# Dipping Frames?



## Honey-4-All (Dec 19, 2008)

*Was wondering if any of you dip any of your new wood frames just like you do your boxes?*

Building new deep frames. Since it generally takes a long time for the bees to walk all over the equipment to the point where the wood is "sealed" from all the wax and propolis floating around their house we have been considering taking the newly built frames and "dipping" them (Paraffin, Beeswax, Microcrystalline wax, rosin solution) just like people do with their new boxes. Hoping to increase their lifespan. Once out we will toss in plastic foundation. 

Any recommendations as the wisdom of this?

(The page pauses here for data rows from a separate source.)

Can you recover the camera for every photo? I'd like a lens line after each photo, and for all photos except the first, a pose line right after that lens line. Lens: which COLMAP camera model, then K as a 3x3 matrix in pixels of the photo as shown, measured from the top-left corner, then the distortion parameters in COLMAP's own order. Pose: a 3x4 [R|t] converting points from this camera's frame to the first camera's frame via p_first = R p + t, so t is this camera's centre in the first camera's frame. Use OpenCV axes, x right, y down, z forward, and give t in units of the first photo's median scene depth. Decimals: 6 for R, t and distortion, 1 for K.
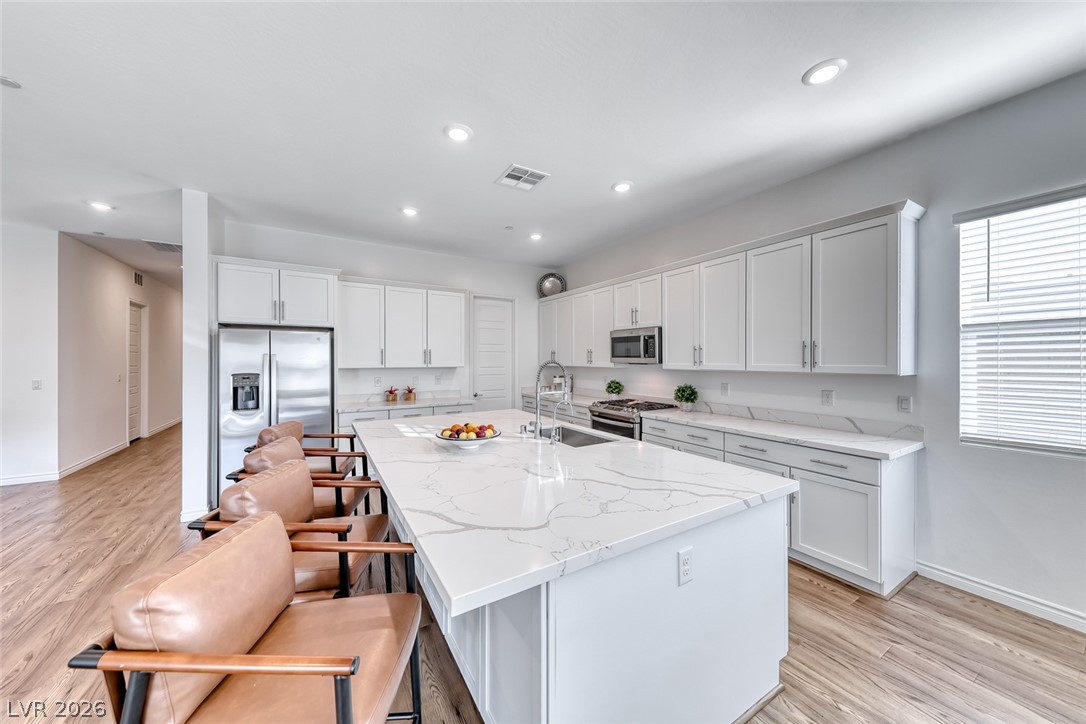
lens RADIAL K [[371.5, 0, 538.4], [0, 371.5, 358.4], [0, 0, 1]] dist [0.000612, -0.000284]
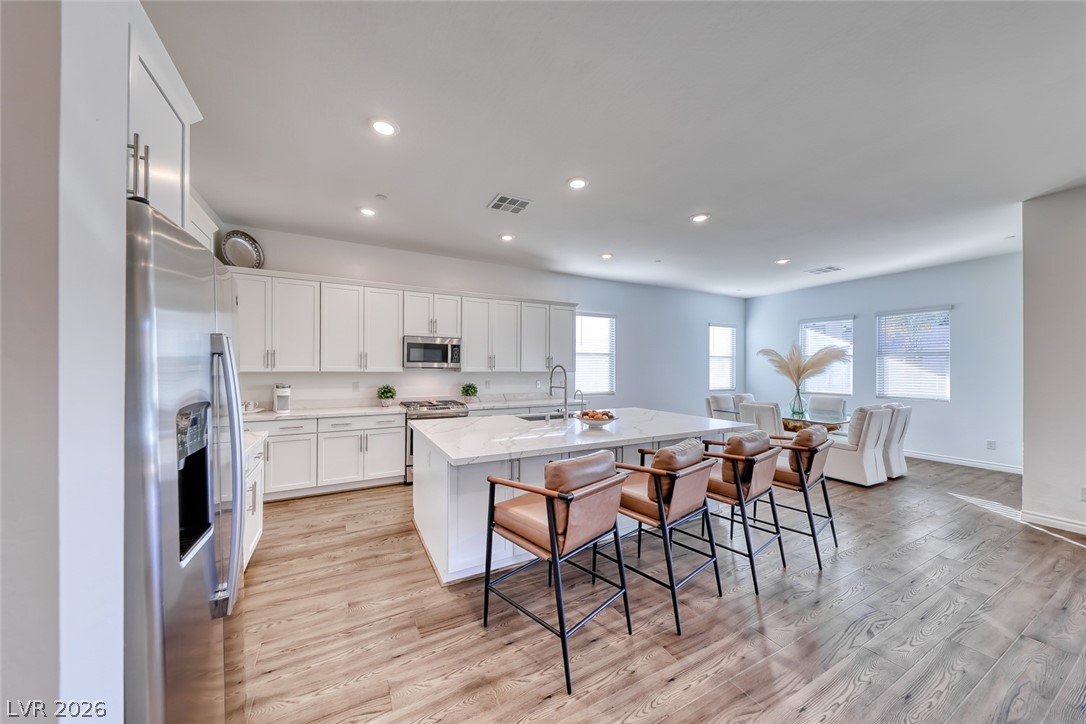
lens RADIAL K [[371.5, 0, 538.4], [0, 371.5, 358.4], [0, 0, 1]] dist [0.000612, -0.000284]
pose [[0.063060, 0.023343, 0.997737, -0.923736], [-0.007387, 0.999710, -0.022922, 0.009700], [-0.997982, -0.005925, 0.063214, 0.654904]]
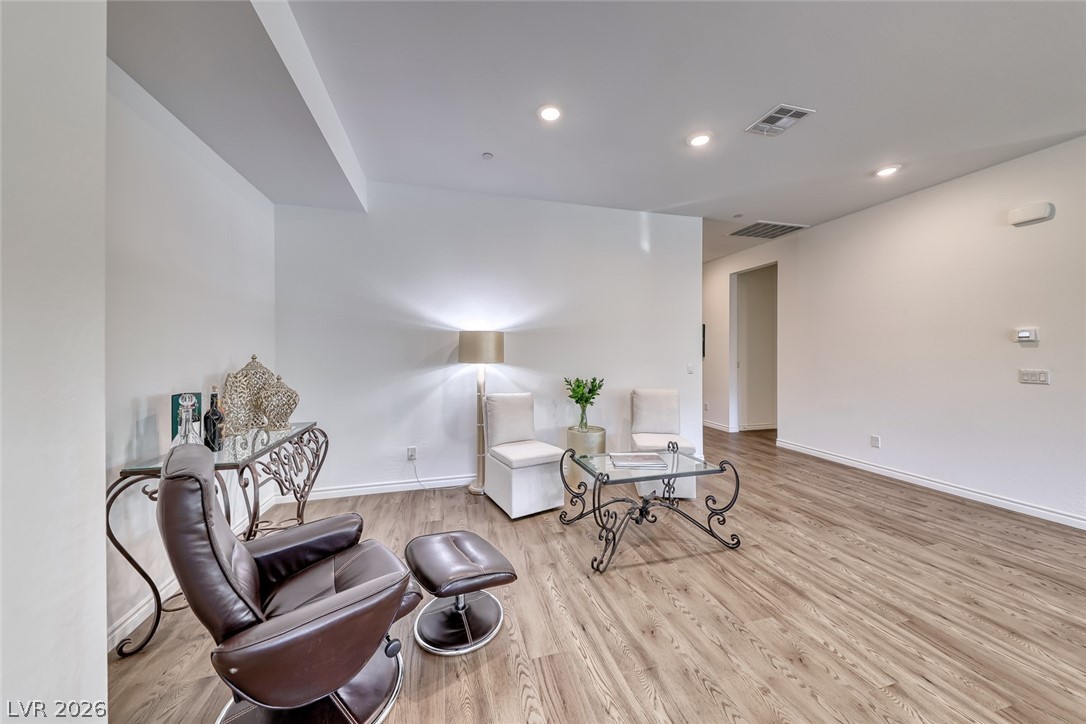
lens RADIAL K [[371.0, 0, 541.0], [0, 371.0, 355.1], [0, 0, 1]] dist [0.001663, -0.000271]
pose [[0.958627, -0.002336, -0.284657, -1.597966], [0.004261, 0.999972, 0.006144, 0.026244], [0.284635, -0.007103, 0.958610, -0.101596]]
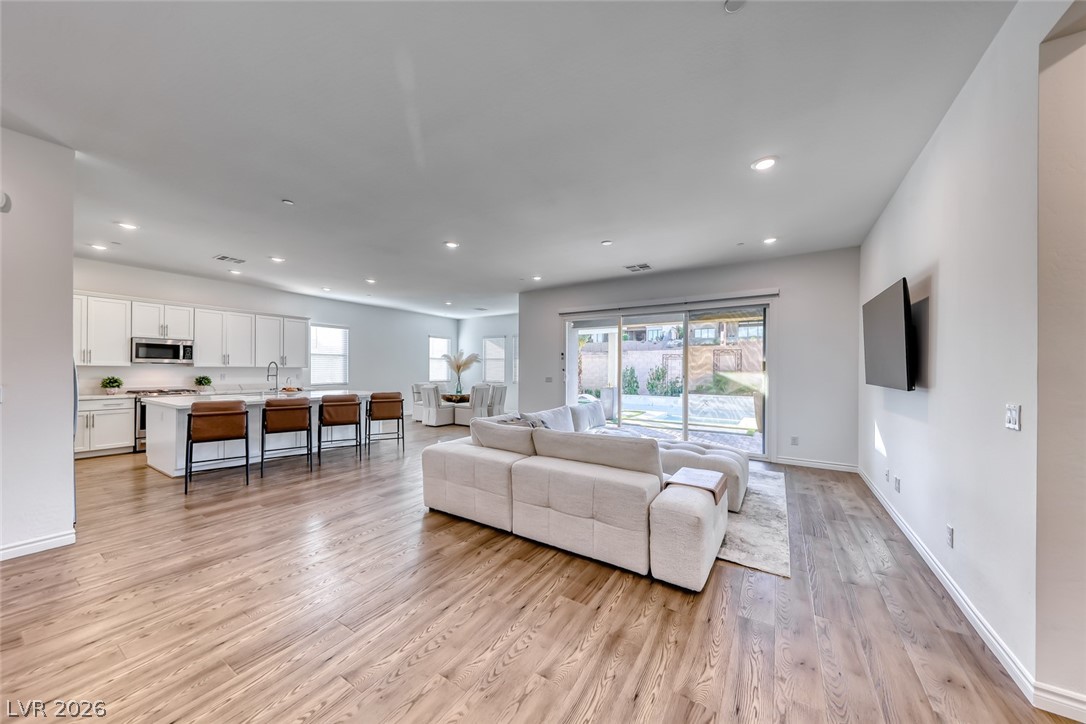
lens RADIAL K [[369.4, 0, 538.3], [0, 369.4, 370.9], [0, 0, 1]] dist [0.023379, -0.007173]
pose [[-0.433229, -0.006767, 0.901258, -1.819599], [-0.010718, 0.999940, 0.002355, 0.026851], [-0.901220, -0.008639, -0.433276, 0.346028]]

Any help on the wax formulations would also be appreciated.


----------



## Steven Tervort (Feb 16, 2012)

It really doesn't take long before the frames are covered in propolis and beeswax so I would never do it. If you and up doing this I would be curious to hear about your results. Though I can't imagine the frames doing any better or worse than non-treated frames. Frames last a long time. Just seems like extra work.


----------



## HONEYDEW (Mar 9, 2007)

Dipping hive bodies is to increase the life span due to exposure to the elements only... the frames aren't exposed so unless you have money and time to waste probably would stay away from this idea....


----------



## Honey-4-All (Dec 19, 2008)

Honeydew... To say that frames are not exposed to the elements is inaccurate? New frames in a wet environment are like sponges. Until they are "waxed" over they are subject to dew, mist, condensation and the occasionally blown off lid. Looking to extend their lives.....


----------



## Markt (Feb 8, 2012)

Don't think I've ever lost a frame to rot... Have you?


----------



## Ian (Jan 16, 2003)

probably would work,
cost some money to do, 

consider one thing that might be annoying 
when you take the frames out, and the dipping solution cools into the wood, you going to have pools of wax in your insert grooves,
so when you try inserting your plastic, you will have to scrape out your grooves to make a good fit.

Personally I think by having the frame within a honeybee nest it will get treated anyway, with wax and propolis. No better treatment than that!


----------